Scrivi il seguito del brano sull'etica riportato più sotto, cominciando subito dopo la sua ultima frase.
── Brano da esaminare
La visione etica viene ad influire non solo la lettura degli eventi sociali ma anche l’interpretazione delle misurazioni matematiche, dando e fornendo ad esse coerenza con la nostra storia etica, quello che non risulta per noi coerente viene a perdersi nel prosieguo della nostra storia (Lloyd), così che anche un aspetto puramente contabile quale l’inflazione acquista una lettura etica per il sistema sociale, d’altronde la mancanza di vincoli esterni determinati da minacce al sistema del gruppo determina, come già detto, un rilassamento nei rapporti operativi ed il prevalere di interessi esclusivamente individualistici favoriti da un senso di sicurezza che frantuma il gruppo proiettando all’interno le minacce e i conflitti venuti meno dall’esterno, ad una prima fase euforica e anarcoide nel quale prevarrà come modello vincente il comportamento truffaldino subentrerà una progressiva implosione che avrà come possibile reazione o un irrigidimento etico della leadership o lo sgretolamento del sistema (Etica descrittiva).

Quanto finora detto fa inserire l’etica negli aspetti naturalistici della specie umana, senza che questo possa appiattirla esclusivamente su stati mentali di carattere non cognitivo quali emozioni e attitudini (Teorie non cognitiviste), piuttosto vi è una simbiosi tra la sensibilità degli agenti con le loro reazioni affettive derivanti dalle proprietà naturali del mondo (Naturalismo scientifico e Teorie della sensibilità) con la riflessione culturale ed esperienziale (Teorie non realiste).
────
── Dati estratti
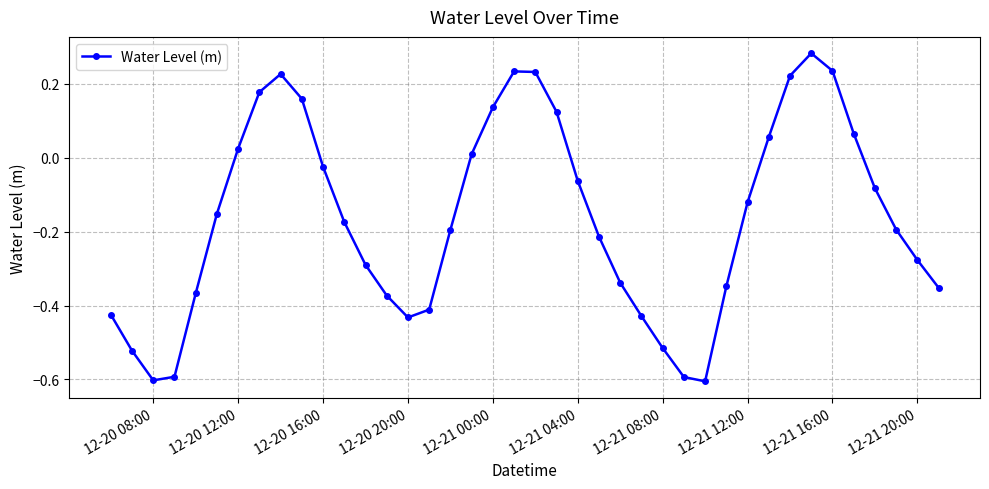

How many points are higher than both their immediate neighbors (excluding endpoints)?

3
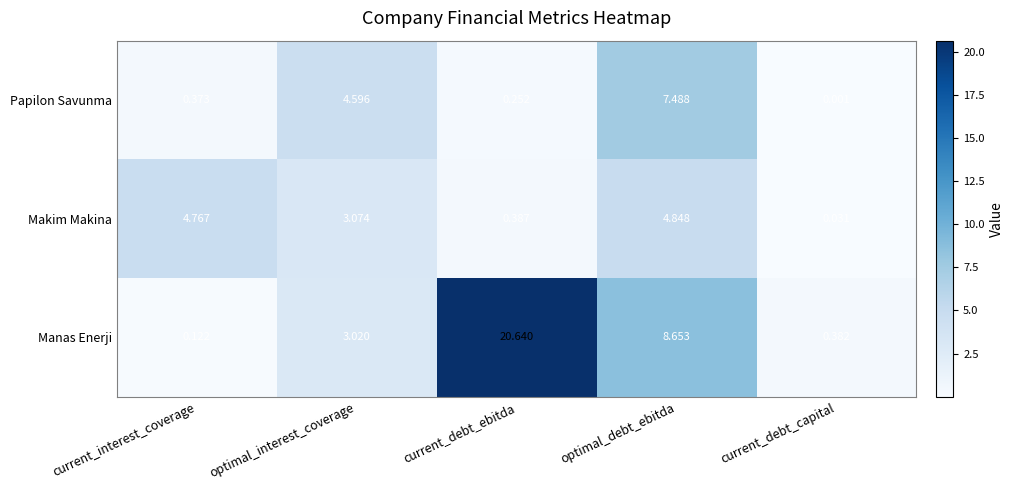

Rank the series at optimal_debt_ebitda from highest to lowest value.

Manas Enerji, Papilon Savunma, Makim Makina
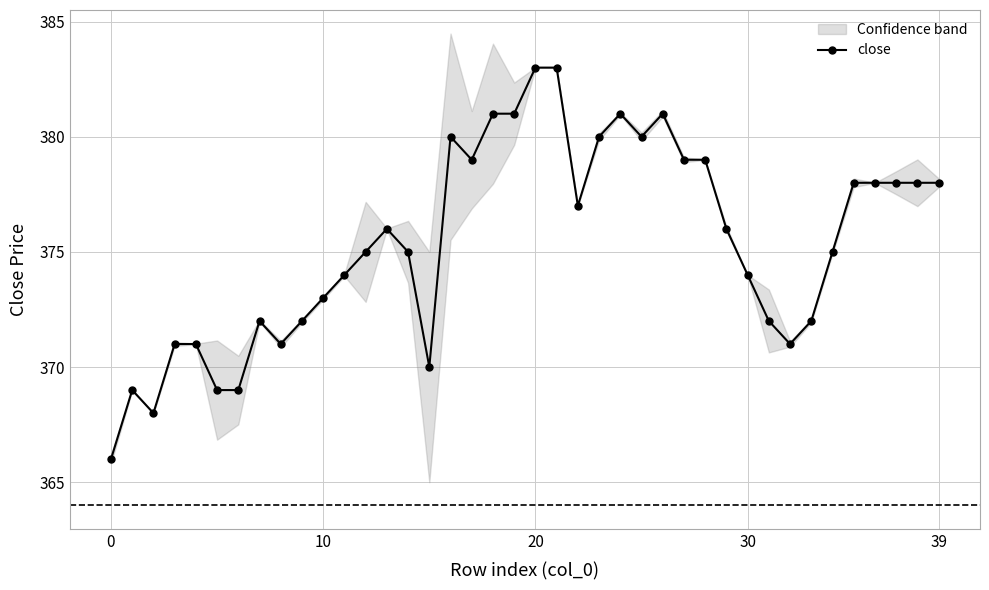

What is the lowest value of the close series?

366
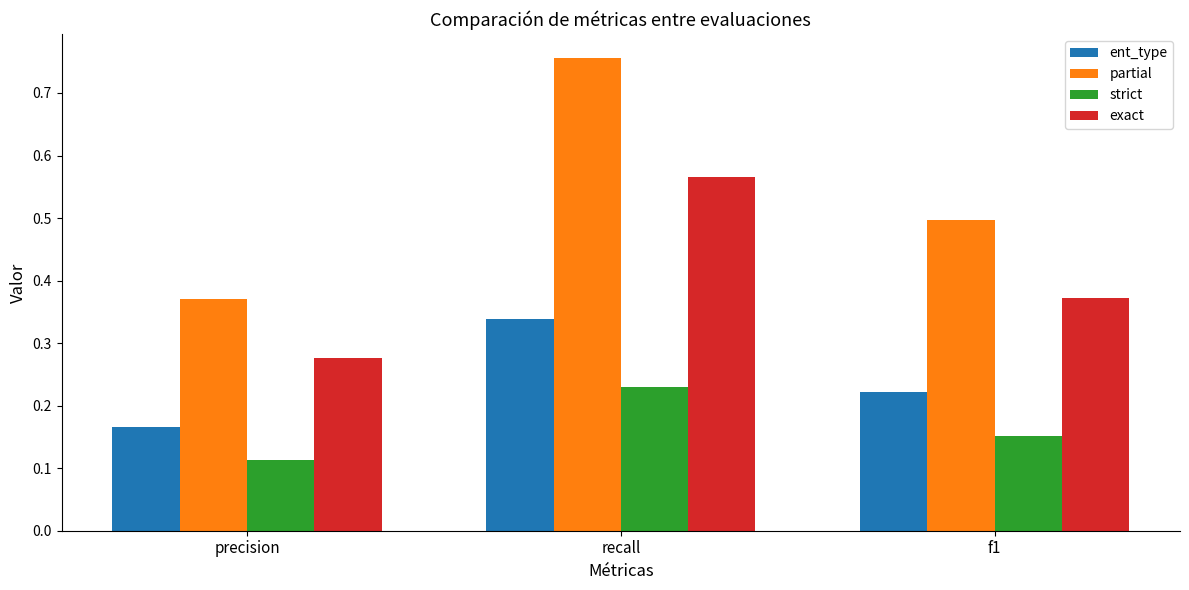

What is the sum of the partial values at recall and precision?

1.1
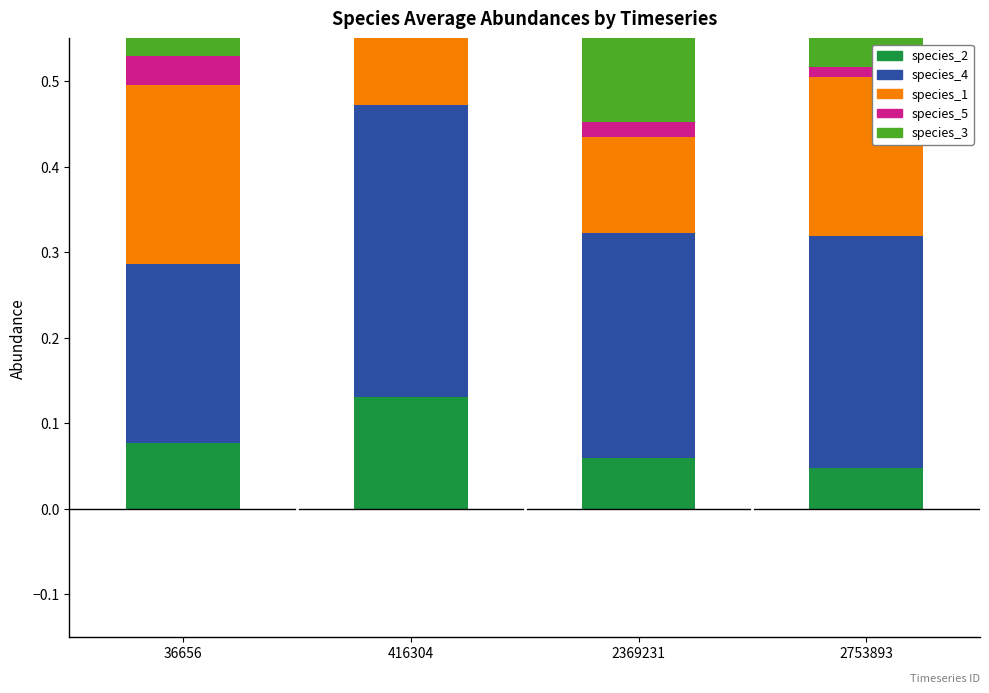

Is it true that species_2 equals 0.1 at 2369231?

True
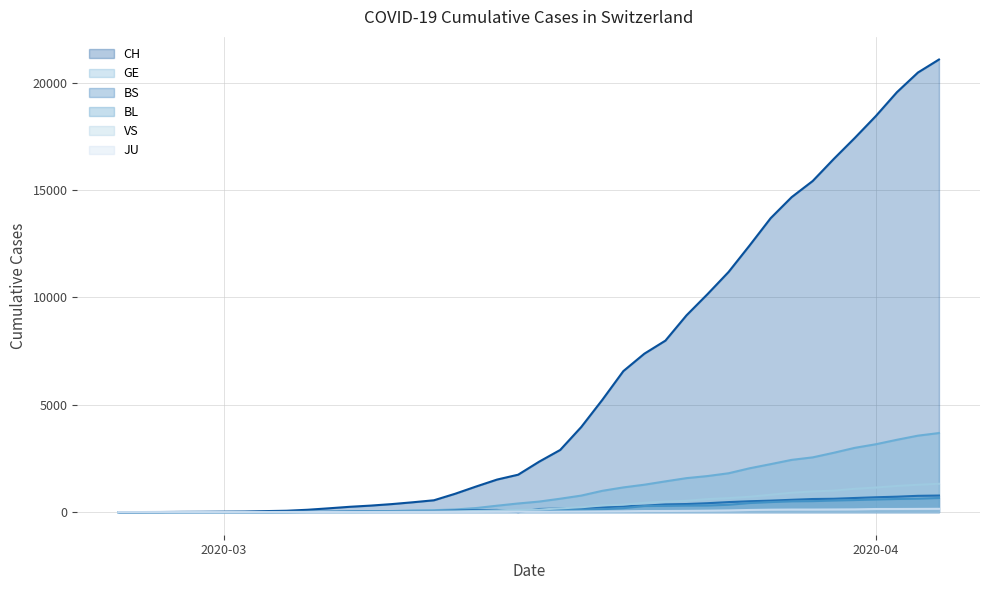

What is the highest value of the VS series?

1319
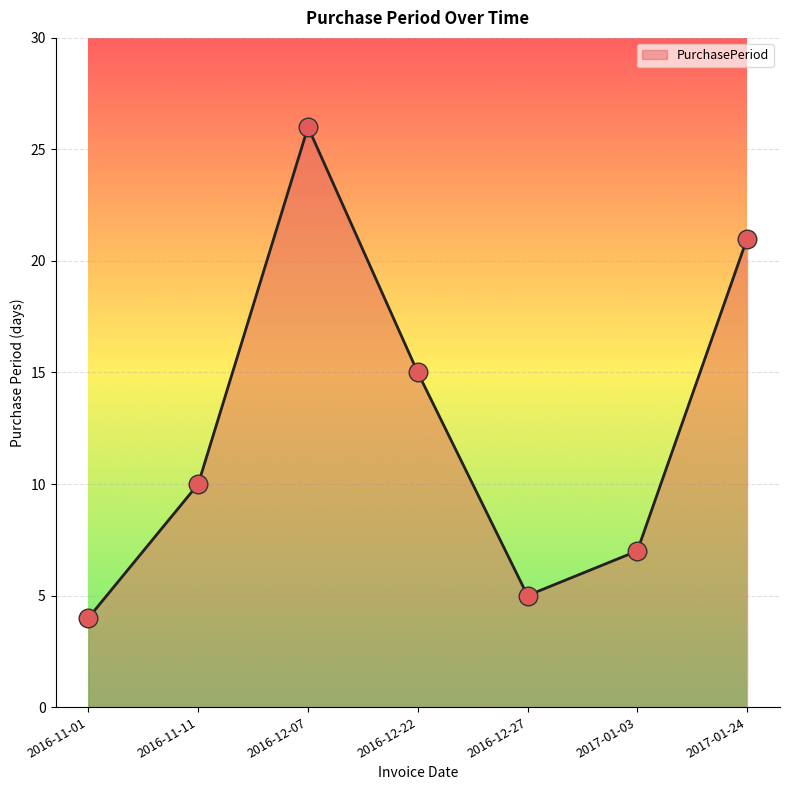

What is the ratio of the value at 2016-11-11 to the value at 2017-01-24?

0.5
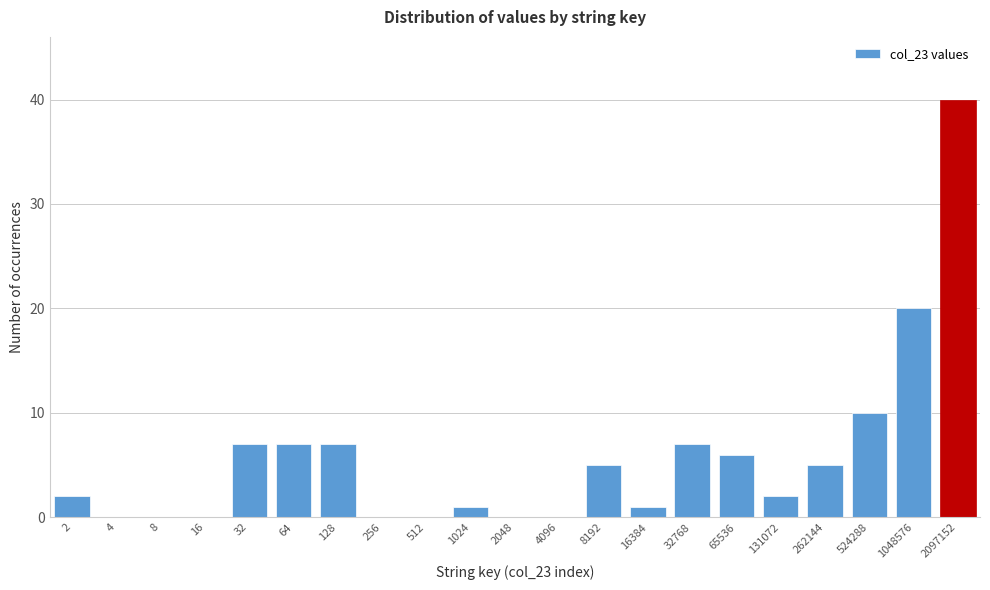

Reading right to left, what are all the values shown in this chart?

2097152=40	1048576=20	524288=10	262144=5	131072=2	65536=6	32768=7	16384=1	8192=5	4096=0	2048=0	1024=1	512=0	256=0	128=7	64=7	32=7	16=0	8=0	4=0	2=2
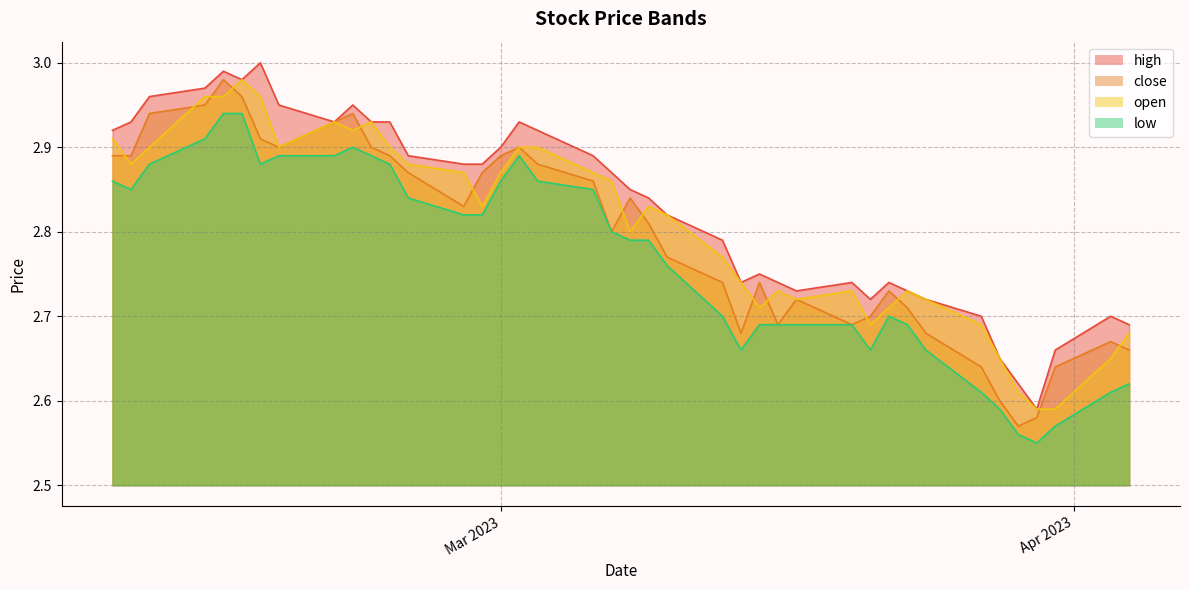

True or false: low and high cross at least once.

False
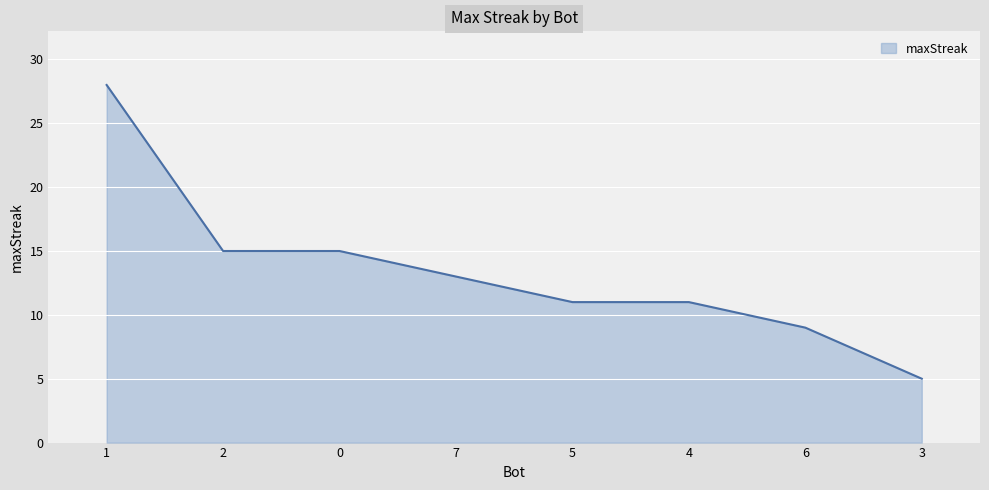

What position from the right is 4?

3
────
— Risultato —
Precisa Railton che le proprietà morali sono qualcosa di oggettivo riducibili alle proprietà naturali o in termini analitici, come sostenuto da Lewis, o secondo un giudizio sintetico di identità come affermato dallo stesso Railton, nel qual caso si vengono ad identificare i giudizi di valore con la normazione sociale convenuta o all’estremo con le disposizioni valutative del singolo, tuttavia nel tentativo di non ridurre direttamente l’aspetto morale alla natura si è sostenuto che i giudizi di valore non sono originati dalla stessa e quindi a fatti naturali ma più semplicemente permettono di comprendere gli stessi (Brink – Teorie naturaliste non riduzioniste), l’analogica delle proprietà morali con qualità secondarie che permettono all’osservatore fornito di una sensibilità morale di esprimere giudizi morali su fatti e qualità sociali o naturali con cui viene ad interferire è stata avanzata da Mc Dowell, in questa ipotesi sono i fatti e gli oggetti a provocare le reazioni sul singolo dotato di una sua sensibilità morale (Teorie della sensibilità).

E’ stato osservato da più parti la mancanza di una effettiva “motivazione” nella determinazione del compimento di una azione morale (Cognitivismo non realista), contrapponendosi per questo al naturalismo con un razionalismo logico di matrice kantiana sulle modalità di formazione delle giustificazioni relative alle proprietà morali, le quali devono possedere carattere universale e oggettivo non legato ai desideri che per la loro soggettività verrebbero a negare la stessa oggettiva universalità, tale che l’obbligo morale vincola di per se stesso senza ulteriori motivazioni (Nagel). Questo tuttavia non elimina la possibilità di vincoli contrattualistici (Teorie contrattualistiche), quindi volontari, che Rawls considera necessari per far sorgere “costruzioni di principi di giustizia” sociali anche se solo ideali, mentre Gauthier li individua in forme di cooperazione necessarie per interessi egoistici individuali, secondo una visione antropologica hobbesiana non kantiana.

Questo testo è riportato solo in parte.